DATASET EXTRACT Block Start
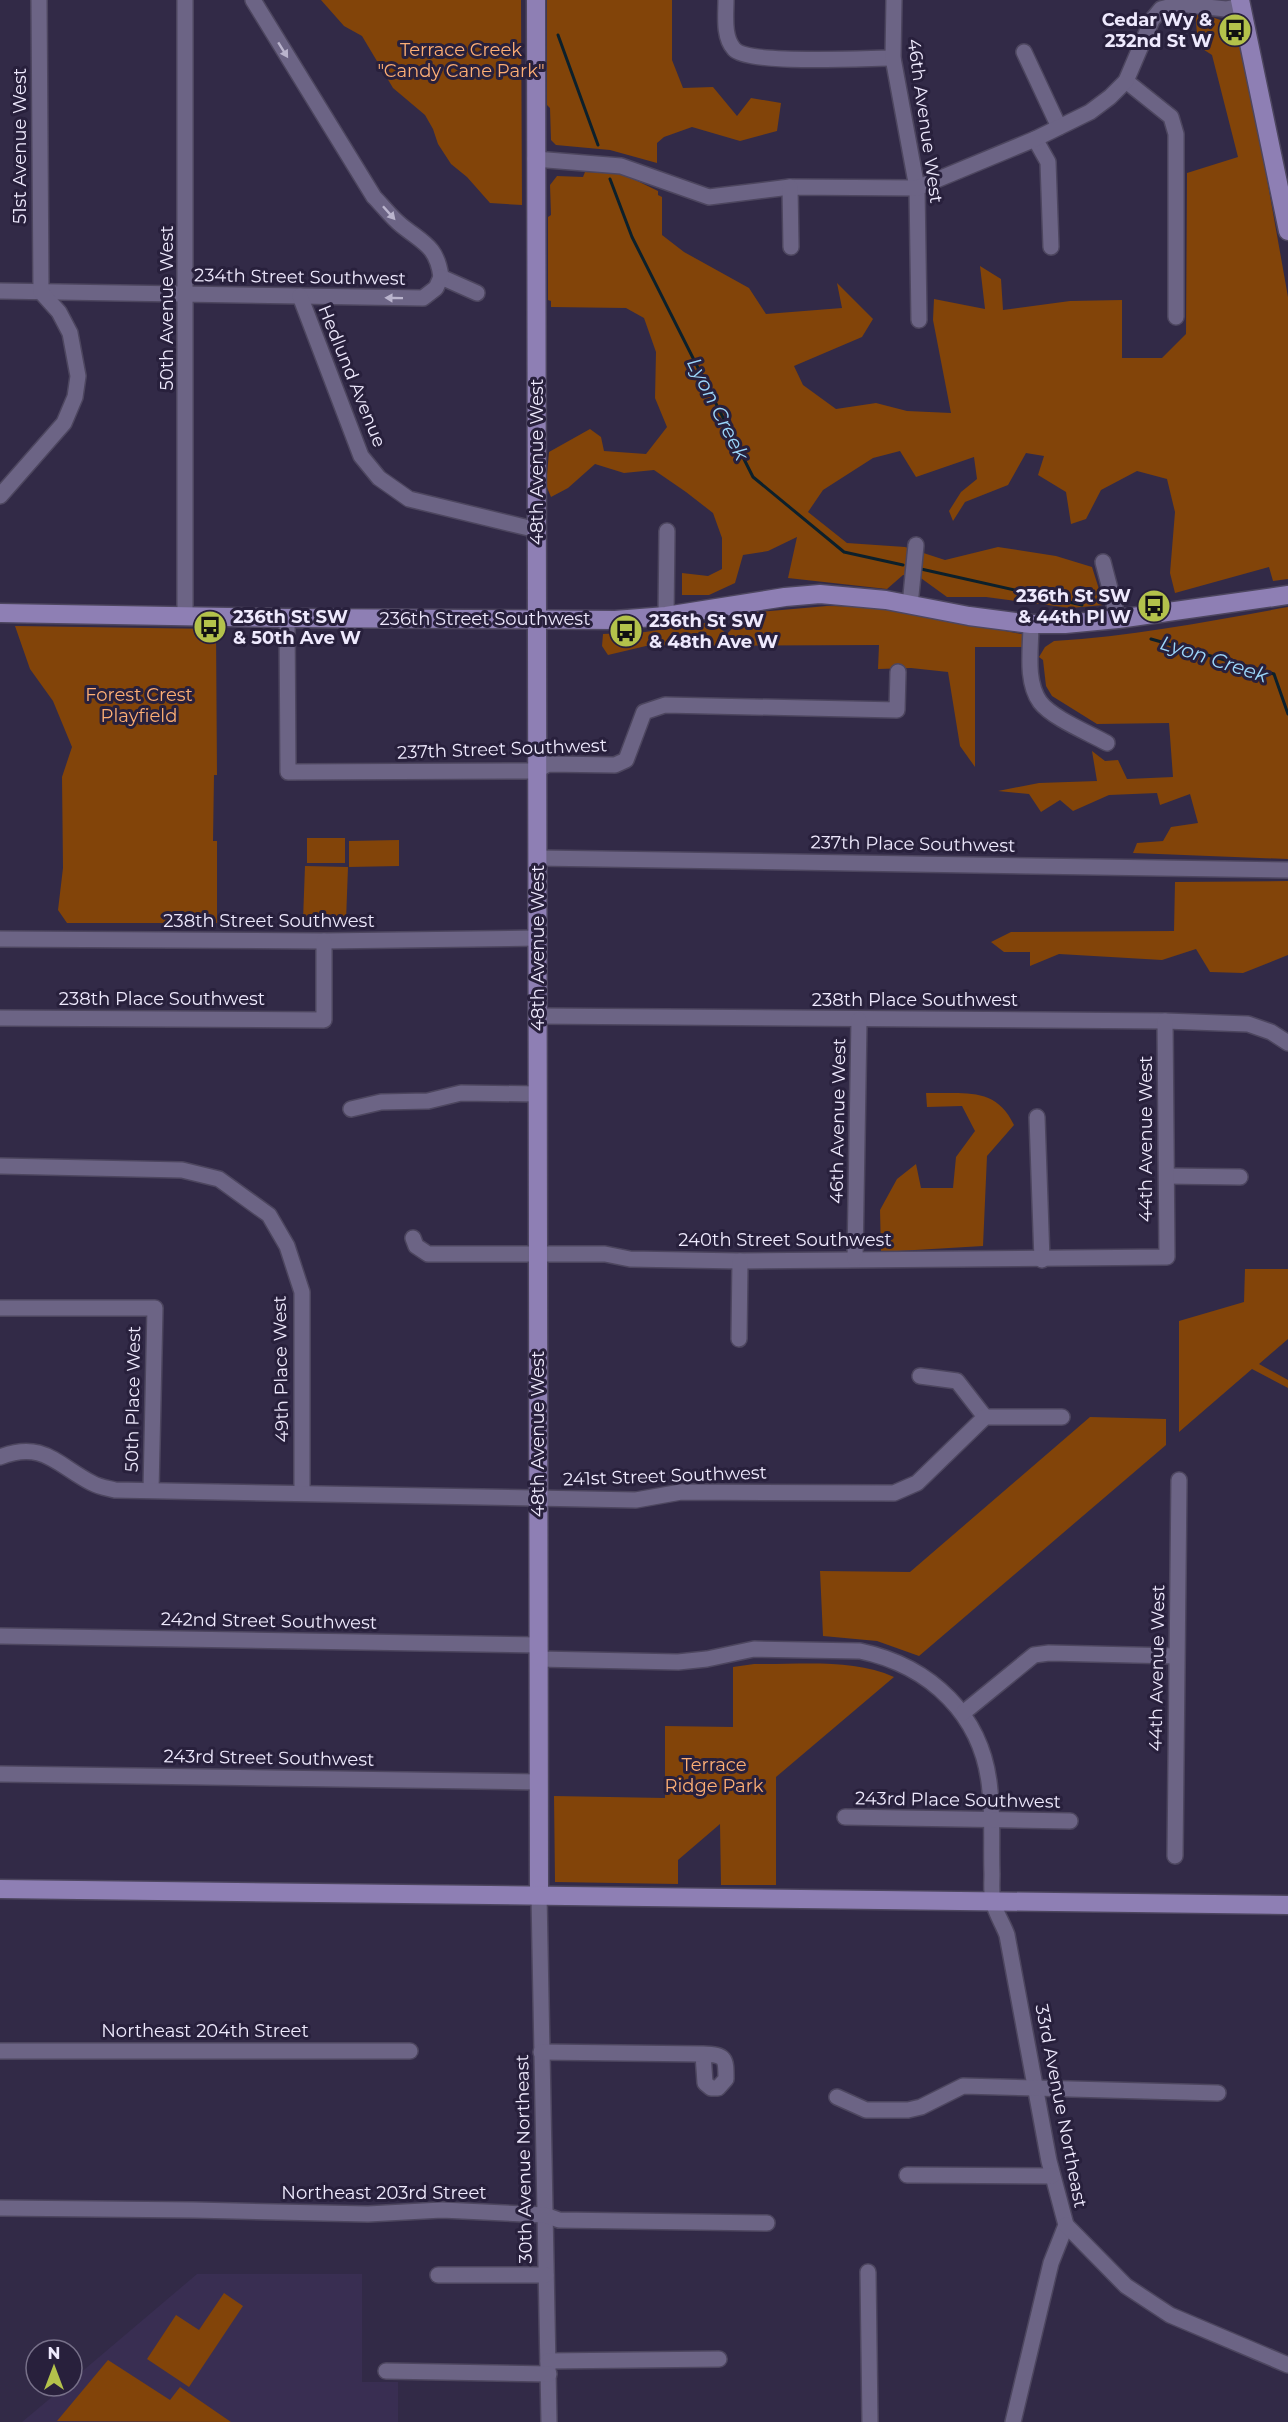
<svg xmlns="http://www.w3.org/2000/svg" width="1288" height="2422" font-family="Montserrat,sans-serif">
<rect width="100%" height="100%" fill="#322a47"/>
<polygon fill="#392e52" points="197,2274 362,2274 362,2382 398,2382 398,2422 22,2422 65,2386 72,2386 72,2380"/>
<g fill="#824409">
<polygon points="321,0 521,0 522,205 490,203 467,177 451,164 438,144 433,129 425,115 393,88 362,36 344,26"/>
<polygon points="547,0 672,0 672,60 683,88 713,87 737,116 751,98 781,103 777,131 740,141 692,127 664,137 657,143 657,163 610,150 556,145 551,140 550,108 547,105"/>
<polygon points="1195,11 1240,27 1288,297 1288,579 1273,581 1269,567 1175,593 1170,573 1175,512 1167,479 1137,471 1101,490 1086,519 1071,524 1066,492 1038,475 1044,456 1026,453 1008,485 965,502 953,521 949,511 961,492 977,479 974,457 916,477 900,451 873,458 823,490 808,512 847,543 905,547 945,560 998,547 1056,556 1092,567 1104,605 1071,608 986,597 947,597 918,576 903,575 887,589 788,578 797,537 768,551 743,555 735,583 709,595 682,595 682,573 708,576 722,569 722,538 713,513 686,492 654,470 624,473 595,464 568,488 551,497 546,485 549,452 590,429 601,437 604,451 646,454 667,427 655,398 656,352 644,318 626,308 551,307 551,301 548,300 548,217 551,215 550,185 557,176 583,177 585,172 621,173 658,191 658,195 662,197 662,235 684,252 749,288 766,314 842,308 837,283 873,319 862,337 794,366 803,385 836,409 876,403 907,411 951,413 933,320 934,299 985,309 980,266 1001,279 1003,310 1070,301 1122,300 1122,358 1162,358 1186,334 1187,173 1238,157 1212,55 1198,46"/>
<polygon points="827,606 887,607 1026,635 1023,647 975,647 975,767 960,746 948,672 911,668 878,669 879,645 646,646 608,655 602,646 603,634 645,632 712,622 727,634 747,613"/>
<path d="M 1288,607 L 1288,859 L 1133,853 L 1137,843 L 1163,841 L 1171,827 L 1198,823 L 1190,794 L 1160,805 L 1157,793 L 1109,795 L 1073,811 L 1060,800 L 1041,812 L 1029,794 L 998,791 L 1039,783 L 1097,781 L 1092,751 L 1105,761 L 1118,760 L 1127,779 L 1173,777 L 1169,723 L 1097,724 L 1052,696 L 1046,686 L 1043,660 L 1039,657 L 1045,647 L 1054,641 C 1133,636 1210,621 1288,607 Z"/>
<polygon points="15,626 216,629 217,775 214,775 213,841 217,841 217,923 67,923 58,910 63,868 62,777 72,747 53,701 30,669"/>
<rect x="307" y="838" width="38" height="25"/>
<polygon points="399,840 399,866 349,867 349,841"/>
<polygon points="305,866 348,867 346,921 303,920"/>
<polygon points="1288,881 1288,955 1243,973 1210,972 1196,949 1162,960 1059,954 1030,966 1030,952 1004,952 991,942 1011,932 1174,931 1175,882"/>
<path d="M 926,1093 C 964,1094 996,1086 1014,1125 L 987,1156 L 983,1246 L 881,1252 L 880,1210 L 897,1179 L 916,1164 L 921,1188 L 953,1188 L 956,1157 L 975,1131 L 962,1106 L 927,1107 Z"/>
<polygon points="1245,1269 1288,1269 1288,1339 1259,1364 1288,1380 1288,1388 1252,1369 1179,1432 1179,1321 1244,1302"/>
<polygon points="1090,1417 1166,1419 1166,1445 919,1656 877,1641 823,1636 820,1571 910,1572"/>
<path d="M 754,1664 C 799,1665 852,1658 894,1677 L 776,1777 L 776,1885 L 721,1885 L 720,1824 L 678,1860 L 678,1884 L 555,1882 L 554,1796 L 665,1798 L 665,1726 L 733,1727 L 733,1667 Z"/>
<polygon points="224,2293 243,2306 189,2387 147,2359 176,2315 199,2330"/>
<polygon points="108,2360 170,2400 180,2387 231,2422 57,2421"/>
</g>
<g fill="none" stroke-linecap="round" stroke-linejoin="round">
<g stroke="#0c202b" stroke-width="3">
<polyline points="558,35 598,145"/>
<polyline points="610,179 632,237 753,477 844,552 903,565"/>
<polyline points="921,569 1082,605"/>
<polyline points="1151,639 1274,674 1288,714"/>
</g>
<defs>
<g id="minor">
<path d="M 253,0 L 374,197 C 383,206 391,217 401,225 C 423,243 437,246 441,277"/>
<path d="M 726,0 C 726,15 723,37 734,49 C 748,65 867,58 893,58"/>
<polyline points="894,0 893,58 917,188 919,320"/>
<polyline points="1024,52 1059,127"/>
<polyline points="1126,81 1171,117 1176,134 1176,317"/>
<polyline points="1035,139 1048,162 1051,247"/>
<polyline points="535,159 621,166 709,197 790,187 917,188 1035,139 1090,112 1110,97 1126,81 1152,20 1161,9 1179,4 1226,9 1241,6"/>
<polyline points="790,187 791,247"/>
<polyline points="441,277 477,293"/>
<polyline points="0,291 423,298 436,288 441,277"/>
<polyline points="300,296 361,456 379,478 409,499 537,530"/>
<polyline points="0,496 64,423 75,397 78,376 70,333 59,312 41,292 39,0"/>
<polyline points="1103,562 1118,619"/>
<polyline points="910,605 916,545"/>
<polyline points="185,616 185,0"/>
<polyline points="666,616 667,531"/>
<polyline points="287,618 288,772 536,771 548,764 615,765 626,760 644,712 665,705 897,710 898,672"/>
<path d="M 1031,624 C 1031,648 1025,681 1040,702 C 1052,718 1089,733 1107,743"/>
<polyline points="538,858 1288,870"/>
<polyline points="0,939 324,941 537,938"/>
<polyline points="537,1016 1165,1021 1248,1024 1271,1032 1288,1043"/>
<polyline points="0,1018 324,1020 324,941"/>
<polyline points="351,1109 381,1102 428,1101 461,1093 538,1094"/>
<polyline points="1037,1117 1042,1260"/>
<polyline points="0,1166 182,1170 219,1179 269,1215 287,1246 302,1292 302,1493"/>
<polyline points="1167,1176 1240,1177"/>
<polyline points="413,1238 416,1246 428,1254 605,1254 630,1259 740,1261 1167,1257 1165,1021"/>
<polyline points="855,1259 859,1020"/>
<polyline points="0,1308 155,1308 151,1490"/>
<polyline points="739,1339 740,1261"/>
<polyline points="920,1376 957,1381 985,1417"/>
<path d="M 0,1457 C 43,1440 57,1465 92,1483 C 99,1487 107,1488 115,1490 L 636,1500 L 681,1492 L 894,1493 L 917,1483 L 985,1417 L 1062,1417"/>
<polyline points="0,1636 538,1645"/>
<path d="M 539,1659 L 678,1662 L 707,1659 L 754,1649 L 860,1651 C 931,1666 984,1716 990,1791 C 993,1818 991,1846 992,1874 C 992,1882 991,1892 993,1901 C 995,1912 1003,1924 1007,1935 L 1049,2161 L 1066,2225 L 1051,2263 L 1013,2422"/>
<polyline points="963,1713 1034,1655 1049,1653 1176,1656"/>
<polyline points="0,1774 538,1782"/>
<polyline points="845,1817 1070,1821"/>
<polyline points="1175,1856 1179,1480"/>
<polyline points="539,1895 549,2422"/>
<polyline points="0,2051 410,2051"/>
<path d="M 541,2052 L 703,2054 C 726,2055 726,2058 726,2079 L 718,2088 L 711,2088 L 705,2083 L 703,2054"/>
<polyline points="837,2097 866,2110 908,2110 921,2107 963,2086 1218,2093"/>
<polyline points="907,2175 1052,2176"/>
<polyline points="0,2208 194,2210 368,2214 442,2210 545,2215 559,2220 767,2223"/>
<polyline points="1066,2225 1126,2286 1170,2315 1288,2365"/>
<polyline points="868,2272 870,2422"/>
<polyline points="438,2275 546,2275"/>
<polyline points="548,2361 719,2359"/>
<polyline points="386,2371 549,2374"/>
</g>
<g id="major">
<polyline points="536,0 539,1895"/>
<polyline points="1240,0 1288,231"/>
<polyline points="0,613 287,618 615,620 666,616 785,597 820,594 886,600 969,616 1031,624 1065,624 1118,619 1288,595"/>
<polyline points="0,1889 1288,1905"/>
</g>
</defs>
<use href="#minor" stroke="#4d465f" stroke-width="18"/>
<use href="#major" stroke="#4d465f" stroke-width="21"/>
<use href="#minor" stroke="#6c6485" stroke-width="15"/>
<use href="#major" stroke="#8e7fb4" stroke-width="18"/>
</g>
<defs><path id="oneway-solid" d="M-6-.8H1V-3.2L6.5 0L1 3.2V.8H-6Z" transform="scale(1.5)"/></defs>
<g fill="#bab4cd">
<use href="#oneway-solid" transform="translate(283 50) rotate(58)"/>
<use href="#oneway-solid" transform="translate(389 213) rotate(48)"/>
<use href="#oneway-solid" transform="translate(394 298) rotate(-179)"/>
</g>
<defs>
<symbol id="bus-disc" viewBox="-11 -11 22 22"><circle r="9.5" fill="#b3c24b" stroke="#28203c"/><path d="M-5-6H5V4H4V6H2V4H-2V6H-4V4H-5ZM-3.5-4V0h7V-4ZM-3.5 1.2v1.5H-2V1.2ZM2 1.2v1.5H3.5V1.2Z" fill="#111"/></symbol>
</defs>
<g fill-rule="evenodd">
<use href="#bus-disc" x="1216" y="11" width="38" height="38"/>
<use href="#bus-disc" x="1135" y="587" width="38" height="38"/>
<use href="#bus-disc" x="191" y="608" width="38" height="38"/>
<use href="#bus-disc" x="607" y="612" width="38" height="38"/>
</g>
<g text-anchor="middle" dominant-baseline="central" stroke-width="6" stroke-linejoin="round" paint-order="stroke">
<g font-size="18" font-weight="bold" fill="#eee9fd" stroke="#28203c" text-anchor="end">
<text x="1212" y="20">Cedar Wy &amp;<tspan x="1212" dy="21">232nd St W</tspan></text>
<text x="1131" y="596">236th St SW<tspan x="1131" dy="21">&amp; 44th Pl W</tspan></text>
<text x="233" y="617" text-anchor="start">236th St SW<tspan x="233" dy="21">&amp; 50th Ave W</tspan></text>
<text x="649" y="621" text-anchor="start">236th St SW<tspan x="649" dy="21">&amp; 48th Ave W</tspan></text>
</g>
<g font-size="18" fill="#fdae75" stroke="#28203c">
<text x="461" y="50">Terrace Creek<tspan x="461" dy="21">"Candy Cane Park"</tspan></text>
<text x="139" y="695">Forest Crest<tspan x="139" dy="21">Playfield</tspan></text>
<text x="714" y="1765">Terrace<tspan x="714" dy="21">Ridge Park</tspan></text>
</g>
<g font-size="18" fill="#eee9fd" stroke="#28203c">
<text transform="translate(925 121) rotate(82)">46th Avenue West</text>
<text transform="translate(20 146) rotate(-90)">51st Avenue West</text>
<text transform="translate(300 277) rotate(1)">234th Street Southwest</text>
<text transform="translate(167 308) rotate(-90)">50th Avenue West</text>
<text transform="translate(352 376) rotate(68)">Hedlund Avenue</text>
<text transform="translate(537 462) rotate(-90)">48th Avenue West</text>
<text x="485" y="619">236th Street Southwest</text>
<text transform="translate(502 749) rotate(-2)">237th Street Southwest</text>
<text transform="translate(913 844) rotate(1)">237th Place Southwest</text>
<text x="269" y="921">238th Street Southwest</text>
<text transform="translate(538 948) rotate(-90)">48th Avenue West</text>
<text x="162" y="999">238th Place Southwest</text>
<text x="915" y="1000">238th Place Southwest</text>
<text transform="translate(838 1121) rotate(-89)">46th Avenue West</text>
<text transform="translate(1146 1139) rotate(-90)">44th Avenue West</text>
<text x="785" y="1240">240th Street Southwest</text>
<text transform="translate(281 1369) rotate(-91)">49th Place West</text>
<text transform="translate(133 1399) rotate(-89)">50th Place West</text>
<text transform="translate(538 1434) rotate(-90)">48th Avenue West</text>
<text transform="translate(665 1476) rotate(-2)">241st Street Southwest</text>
<text transform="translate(269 1621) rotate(1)">242nd Street Southwest</text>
<text transform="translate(1157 1668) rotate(-89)">44th Avenue West</text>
<text transform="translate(269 1758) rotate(1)">243rd Street Southwest</text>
<text transform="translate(958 1800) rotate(1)">243rd Place Southwest</text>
<text x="205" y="2031">Northeast 204th Street</text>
<text transform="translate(1061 2106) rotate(79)">33rd Avenue Northeast</text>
<text transform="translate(524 2159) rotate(-91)">30th Avenue Northeast</text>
<text x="384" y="2193">Northeast 203rd Street</text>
</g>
<g font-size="20" font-style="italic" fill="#9bd6fa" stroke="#28203c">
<text transform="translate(718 409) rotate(63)">Lyon Creek</text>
<text transform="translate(1214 659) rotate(18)">Lyon Creek</text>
</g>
</g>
<g transform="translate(54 2368)"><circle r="28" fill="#28203c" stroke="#777089" stroke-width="1.5"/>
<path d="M0-4.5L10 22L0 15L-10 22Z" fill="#b3c24b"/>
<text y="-9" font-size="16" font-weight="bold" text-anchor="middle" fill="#eee9fd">N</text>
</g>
</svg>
DATASET EXTRACT Block End
> TASK GOAL
Which lines of the entries contain "linejoin"? Count them and write only the number.

> COMPLETED EXERCISE
2